In the following classification model, we will fine tune the model hyperparameters, that is, the learning rate of several neurons and Adam optimizer.

def model_builder(hp):
    hp - Keras tuner object
  # Initialize the Sequential API and start stacking the layers
  model = keras.Sequential()
  model.add(keras.layers.Flatten(input_shape=(28, 28)))
  # Tune the number of units in the first Dense layer
  # Choose an optimal value between 32-512
  hp_units = hp.Int('units', min_value=32, max_value=512, step=32)
  model.add(keras.layers.Dense(units=hp_units, activation='relu', name='dense_1'))
  # Add next layers
  model.add(keras.layers.Dense(10, activation='softmax'))
  # Tune the learning rate for the optimizer
  # Choose an optimal value from 0.01, 0.001, or 0.0001
  hp_learning_rate = hp.Choice('learning_rate', values=[1e-2, 1e-3, 1e-4])
  return model

In the above code, here are some precautions:

  • Int() method to define the search space for dense cells. This allows you to set the minimum and maximum values and the step size when increasing between these values.
  • The Choice() method of learning rate. This allows you to define discrete values to be included in the search space when overshoot.
Step 3 instantiate tuner and adjust the super parameters

You will use HyperBand Tuner, an algorithm developed for hyperparametric optimization. It uses adaptive resource allocation and early stop to quickly converge to a high-performance model.

You can here( )Read more about this intuition.

But the basic algorithm is shown in the figure below. If you can't understand it, please ignore it and move on. This is a big topic that needs another blog.

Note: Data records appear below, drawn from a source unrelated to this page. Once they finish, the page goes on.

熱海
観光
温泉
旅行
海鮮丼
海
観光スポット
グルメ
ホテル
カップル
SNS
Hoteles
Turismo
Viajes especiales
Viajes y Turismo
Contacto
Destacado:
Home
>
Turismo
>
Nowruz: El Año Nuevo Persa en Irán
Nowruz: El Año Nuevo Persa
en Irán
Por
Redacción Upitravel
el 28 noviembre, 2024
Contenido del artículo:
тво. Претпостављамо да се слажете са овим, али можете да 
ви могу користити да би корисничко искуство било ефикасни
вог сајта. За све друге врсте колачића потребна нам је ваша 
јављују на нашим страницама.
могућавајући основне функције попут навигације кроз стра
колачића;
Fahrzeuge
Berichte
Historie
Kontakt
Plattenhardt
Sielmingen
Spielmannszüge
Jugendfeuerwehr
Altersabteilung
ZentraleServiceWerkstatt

Hyperband calculates 1 + log_factor(max_epochs) and round it to the nearest integer to determine the number of models to be trained in parentheses.

# Instantiate the tuner
tuner = kt.Hyperband(model_builder, # the hypermodel
                     objective='val_accuracy', # objective to optimize
factor=3, # factor which you have seen above 
directory='dir', # directory to save logs 
# hypertuning settings

# Search space summary
# Default search space size: 2
# units (Int)
# {'default': None, 'conditions': [], 'min_value': 32, 'max_value': 512, 'step': 32, 'sampling': None}
# learning_rate (Choice)
# {'default': 0.01, 'conditions': [], 'values': [0.01, 0.001, 0.0001], 'ordered': True}
Step 4 (search for the best super parameter)
stop_early = tf.keras.callbacks.EarlyStopping(monitor='val_loss', patience=5)
# Perform hypertuning, y_train, epochs=10, validation_split=0.2, callbacks=[stop_early])
Step 5 (reconstruct and train the model with the best super parameters)
# Build the model with the optimal hyperparameters
h_model =
h_model.summary(), x_test, epochs=10, validation_split=0.2)

Now, you can evaluate the model,

h_eval_dict = h_model.evaluate(img_test, label_test, return_dict=True)

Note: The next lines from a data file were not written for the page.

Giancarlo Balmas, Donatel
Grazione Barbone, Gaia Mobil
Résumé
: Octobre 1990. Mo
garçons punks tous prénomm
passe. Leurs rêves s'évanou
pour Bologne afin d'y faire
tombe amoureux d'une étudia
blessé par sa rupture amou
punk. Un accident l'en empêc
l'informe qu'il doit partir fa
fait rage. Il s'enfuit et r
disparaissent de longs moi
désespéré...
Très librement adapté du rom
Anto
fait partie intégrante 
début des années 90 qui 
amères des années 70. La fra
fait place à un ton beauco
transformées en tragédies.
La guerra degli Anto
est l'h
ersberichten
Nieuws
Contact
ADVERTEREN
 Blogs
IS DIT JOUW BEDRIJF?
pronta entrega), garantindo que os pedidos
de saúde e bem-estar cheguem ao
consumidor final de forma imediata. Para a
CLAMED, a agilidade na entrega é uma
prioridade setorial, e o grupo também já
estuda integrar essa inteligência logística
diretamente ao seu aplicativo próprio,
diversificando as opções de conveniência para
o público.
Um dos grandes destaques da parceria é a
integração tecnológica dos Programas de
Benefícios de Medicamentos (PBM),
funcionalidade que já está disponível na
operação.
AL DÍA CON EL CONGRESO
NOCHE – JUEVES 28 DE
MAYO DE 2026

Comparison of tuning with and without hyperparameters

Baseline model performance:

number of units in 1st Dense layer: 512
learning rate for the optimizer: 0.0010000000474974513
loss: 0.08013473451137543
accuracy: 0.9794999957084656
number of units in 1st Dense layer: 224
learning rate for the optimizer: 0.0010000000474974513
loss: 0.07163219898939133
accuracy: 0.979200005531311
  1. If you see that the training time of the baseline model is more than that of the hyperparametric adjustment model, it is because it has fewer neurons, so it is faster.
  2. The hyperparametric model is more robust. You can see the loss of your baseline model and the loss of overshoot model, so we can say that this is a more robust model.


Thank you for reading this article. I hope you find this article very helpful, and you will implement Keras tuner in your neural network to get a better neural network.